Sigue siendo una paradoja que esas pequeñas partes que adornan al libro y que solamente están ahí para aportar color, destaquen más que las laaaaaargas partes que contienen la chicha en sí de la historia. Y hablo de paradoja porque da la sensación de que lo importante está como de relleno, como si la historia que cuenta el mono fuera paja. Y no debería ser así.
Las nubes, como en la ocasión anterior, daban al cielo la apariencia de un hielo esmerilado tras el cual se escondiese la inclemente luz de un dentista.

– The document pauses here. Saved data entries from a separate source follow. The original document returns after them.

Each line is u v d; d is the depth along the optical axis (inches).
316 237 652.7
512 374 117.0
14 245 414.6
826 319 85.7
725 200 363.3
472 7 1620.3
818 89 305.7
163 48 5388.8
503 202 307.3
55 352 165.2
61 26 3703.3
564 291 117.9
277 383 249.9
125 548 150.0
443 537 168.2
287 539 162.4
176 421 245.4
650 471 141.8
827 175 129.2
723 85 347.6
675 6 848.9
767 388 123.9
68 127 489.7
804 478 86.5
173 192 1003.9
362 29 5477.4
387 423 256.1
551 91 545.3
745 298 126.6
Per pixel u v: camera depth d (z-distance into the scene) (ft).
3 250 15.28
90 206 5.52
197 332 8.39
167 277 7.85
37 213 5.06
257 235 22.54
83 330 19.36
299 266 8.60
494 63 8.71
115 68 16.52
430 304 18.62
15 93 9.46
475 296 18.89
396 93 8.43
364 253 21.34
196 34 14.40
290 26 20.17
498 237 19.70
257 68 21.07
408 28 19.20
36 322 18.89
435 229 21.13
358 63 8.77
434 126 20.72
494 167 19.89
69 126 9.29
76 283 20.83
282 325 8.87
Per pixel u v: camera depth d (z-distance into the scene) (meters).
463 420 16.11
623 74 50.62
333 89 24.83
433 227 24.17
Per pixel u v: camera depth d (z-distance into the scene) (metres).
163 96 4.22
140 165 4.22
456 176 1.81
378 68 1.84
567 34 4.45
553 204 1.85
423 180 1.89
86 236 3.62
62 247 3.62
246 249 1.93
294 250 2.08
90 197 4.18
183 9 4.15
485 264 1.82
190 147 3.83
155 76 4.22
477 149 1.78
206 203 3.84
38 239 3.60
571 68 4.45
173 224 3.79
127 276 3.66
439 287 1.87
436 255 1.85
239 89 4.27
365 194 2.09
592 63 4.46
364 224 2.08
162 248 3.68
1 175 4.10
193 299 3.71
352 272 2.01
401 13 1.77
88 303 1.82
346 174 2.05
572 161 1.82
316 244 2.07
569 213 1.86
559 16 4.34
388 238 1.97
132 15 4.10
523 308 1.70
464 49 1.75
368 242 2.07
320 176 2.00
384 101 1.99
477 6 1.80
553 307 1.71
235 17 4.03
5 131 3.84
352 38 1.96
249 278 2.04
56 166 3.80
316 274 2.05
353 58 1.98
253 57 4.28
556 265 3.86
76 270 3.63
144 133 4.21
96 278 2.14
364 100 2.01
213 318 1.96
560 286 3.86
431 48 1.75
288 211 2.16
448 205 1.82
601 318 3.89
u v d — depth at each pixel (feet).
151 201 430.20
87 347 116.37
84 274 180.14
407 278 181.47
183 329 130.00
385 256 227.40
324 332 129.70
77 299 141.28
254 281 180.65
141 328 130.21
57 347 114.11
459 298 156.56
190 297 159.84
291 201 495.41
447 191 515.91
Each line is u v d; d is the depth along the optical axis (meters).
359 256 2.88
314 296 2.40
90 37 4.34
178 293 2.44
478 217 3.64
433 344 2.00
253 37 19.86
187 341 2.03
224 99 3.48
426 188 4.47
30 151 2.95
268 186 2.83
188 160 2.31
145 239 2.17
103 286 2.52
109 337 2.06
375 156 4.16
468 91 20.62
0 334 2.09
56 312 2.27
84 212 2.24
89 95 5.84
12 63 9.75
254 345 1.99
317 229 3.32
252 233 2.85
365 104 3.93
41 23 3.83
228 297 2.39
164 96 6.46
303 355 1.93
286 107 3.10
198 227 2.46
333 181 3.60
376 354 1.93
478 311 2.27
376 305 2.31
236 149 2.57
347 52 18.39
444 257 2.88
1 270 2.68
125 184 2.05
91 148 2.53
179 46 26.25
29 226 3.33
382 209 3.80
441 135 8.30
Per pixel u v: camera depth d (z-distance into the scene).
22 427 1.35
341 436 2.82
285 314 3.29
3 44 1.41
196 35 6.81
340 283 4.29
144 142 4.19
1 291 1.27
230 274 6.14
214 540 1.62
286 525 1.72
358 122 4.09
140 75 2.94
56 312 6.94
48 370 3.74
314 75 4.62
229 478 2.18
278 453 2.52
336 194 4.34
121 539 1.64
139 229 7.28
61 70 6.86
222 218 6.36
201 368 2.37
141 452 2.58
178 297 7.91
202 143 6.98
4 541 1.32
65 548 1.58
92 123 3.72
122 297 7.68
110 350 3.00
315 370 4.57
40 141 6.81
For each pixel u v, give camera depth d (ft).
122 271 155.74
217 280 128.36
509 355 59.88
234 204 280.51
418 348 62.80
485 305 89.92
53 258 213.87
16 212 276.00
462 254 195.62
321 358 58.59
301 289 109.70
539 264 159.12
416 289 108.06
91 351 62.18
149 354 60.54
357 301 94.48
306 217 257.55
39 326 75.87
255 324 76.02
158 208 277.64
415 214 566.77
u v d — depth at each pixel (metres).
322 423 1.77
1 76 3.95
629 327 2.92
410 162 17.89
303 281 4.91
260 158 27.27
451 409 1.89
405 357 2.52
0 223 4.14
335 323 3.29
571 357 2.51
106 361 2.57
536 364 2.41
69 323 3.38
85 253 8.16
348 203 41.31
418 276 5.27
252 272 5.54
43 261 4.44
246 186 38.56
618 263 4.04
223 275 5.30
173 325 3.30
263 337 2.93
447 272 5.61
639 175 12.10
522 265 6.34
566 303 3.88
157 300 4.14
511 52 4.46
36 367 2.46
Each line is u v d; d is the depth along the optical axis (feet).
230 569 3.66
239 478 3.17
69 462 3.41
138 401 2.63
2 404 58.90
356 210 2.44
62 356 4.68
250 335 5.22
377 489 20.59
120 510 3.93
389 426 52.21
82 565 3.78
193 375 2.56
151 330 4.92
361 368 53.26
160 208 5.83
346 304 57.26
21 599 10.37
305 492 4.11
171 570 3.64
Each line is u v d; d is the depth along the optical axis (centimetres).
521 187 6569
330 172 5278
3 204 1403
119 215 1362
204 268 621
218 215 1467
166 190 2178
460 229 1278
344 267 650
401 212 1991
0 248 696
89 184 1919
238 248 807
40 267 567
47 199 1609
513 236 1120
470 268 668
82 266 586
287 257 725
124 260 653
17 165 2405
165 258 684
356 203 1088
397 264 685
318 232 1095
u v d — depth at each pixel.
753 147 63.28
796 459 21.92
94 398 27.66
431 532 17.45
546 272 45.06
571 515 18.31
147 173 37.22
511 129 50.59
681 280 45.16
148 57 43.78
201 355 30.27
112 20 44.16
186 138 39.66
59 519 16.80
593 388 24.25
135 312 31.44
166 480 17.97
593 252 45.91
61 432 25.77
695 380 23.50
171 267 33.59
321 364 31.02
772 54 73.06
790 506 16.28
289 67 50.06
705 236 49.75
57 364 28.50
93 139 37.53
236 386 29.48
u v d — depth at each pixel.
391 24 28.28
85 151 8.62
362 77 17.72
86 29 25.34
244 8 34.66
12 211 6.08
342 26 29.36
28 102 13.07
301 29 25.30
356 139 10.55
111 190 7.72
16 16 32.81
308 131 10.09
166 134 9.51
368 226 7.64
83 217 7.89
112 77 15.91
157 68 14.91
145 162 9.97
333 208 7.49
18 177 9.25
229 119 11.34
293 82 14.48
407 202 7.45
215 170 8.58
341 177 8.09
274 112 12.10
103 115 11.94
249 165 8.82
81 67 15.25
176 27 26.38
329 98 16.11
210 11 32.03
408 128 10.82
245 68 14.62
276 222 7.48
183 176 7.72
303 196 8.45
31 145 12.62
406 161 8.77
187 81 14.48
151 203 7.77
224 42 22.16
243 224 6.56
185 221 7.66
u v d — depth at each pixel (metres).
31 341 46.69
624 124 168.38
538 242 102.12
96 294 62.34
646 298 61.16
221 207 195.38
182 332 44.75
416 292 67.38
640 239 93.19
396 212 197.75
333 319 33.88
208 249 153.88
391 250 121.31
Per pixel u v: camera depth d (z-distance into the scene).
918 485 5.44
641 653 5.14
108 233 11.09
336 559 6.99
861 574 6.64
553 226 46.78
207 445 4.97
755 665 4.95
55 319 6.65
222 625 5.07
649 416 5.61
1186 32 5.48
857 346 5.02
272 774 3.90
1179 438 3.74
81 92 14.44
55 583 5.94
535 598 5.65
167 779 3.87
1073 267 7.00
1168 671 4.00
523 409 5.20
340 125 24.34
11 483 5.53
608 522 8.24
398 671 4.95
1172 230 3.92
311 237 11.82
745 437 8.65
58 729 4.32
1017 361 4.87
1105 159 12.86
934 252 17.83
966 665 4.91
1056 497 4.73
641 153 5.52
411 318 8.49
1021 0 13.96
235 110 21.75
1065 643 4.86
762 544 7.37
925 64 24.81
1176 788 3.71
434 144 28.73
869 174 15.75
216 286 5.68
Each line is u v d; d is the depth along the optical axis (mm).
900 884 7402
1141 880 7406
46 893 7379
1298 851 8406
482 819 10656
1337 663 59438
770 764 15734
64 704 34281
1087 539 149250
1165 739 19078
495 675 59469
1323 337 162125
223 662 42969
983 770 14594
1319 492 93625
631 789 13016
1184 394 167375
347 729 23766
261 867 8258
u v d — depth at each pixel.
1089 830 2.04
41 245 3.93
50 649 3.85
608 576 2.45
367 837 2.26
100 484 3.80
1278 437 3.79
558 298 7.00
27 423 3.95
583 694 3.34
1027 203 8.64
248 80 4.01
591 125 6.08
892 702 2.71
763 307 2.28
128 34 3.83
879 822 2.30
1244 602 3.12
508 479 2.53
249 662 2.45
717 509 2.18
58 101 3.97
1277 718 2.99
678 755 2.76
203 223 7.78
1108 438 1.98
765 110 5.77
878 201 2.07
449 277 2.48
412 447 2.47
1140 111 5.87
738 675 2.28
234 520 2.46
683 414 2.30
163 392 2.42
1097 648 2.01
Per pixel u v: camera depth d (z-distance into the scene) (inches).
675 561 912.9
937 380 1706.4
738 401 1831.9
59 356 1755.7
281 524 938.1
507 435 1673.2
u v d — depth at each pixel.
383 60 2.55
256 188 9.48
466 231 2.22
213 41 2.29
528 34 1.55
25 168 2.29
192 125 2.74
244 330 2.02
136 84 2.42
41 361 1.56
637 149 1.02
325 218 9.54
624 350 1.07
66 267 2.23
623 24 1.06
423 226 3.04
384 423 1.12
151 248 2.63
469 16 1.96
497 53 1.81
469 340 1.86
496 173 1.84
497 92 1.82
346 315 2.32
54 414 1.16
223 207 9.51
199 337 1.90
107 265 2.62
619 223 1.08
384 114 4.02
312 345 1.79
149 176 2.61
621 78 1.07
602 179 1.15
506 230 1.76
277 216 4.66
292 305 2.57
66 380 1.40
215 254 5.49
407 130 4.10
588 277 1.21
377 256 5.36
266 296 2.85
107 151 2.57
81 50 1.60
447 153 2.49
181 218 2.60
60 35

No quería terminar este análisis sin mencionar al personaje principal. Me encanta Ignacio De. Es un tipo gracioso sin pretenderlo, guasón sin darse cuenta de ello. Su vida es un chiste, y lo único que le puede dar sentido a la misma —todo lo relacionado con su apellido, su pueblo y el maldito río que nadie conoce— no es comprendido por quienes le rodean. Su profesión, además, nos habla de un tipo que apenas cree algo de sí mismo. De nuevo, como ocurre con el resto de Homo, nos encontramos con un elemento construido a varios niveles con la sana intención de resultar punzante y ácido. A eso, pocos ganan a José Enrique Díaz Martín.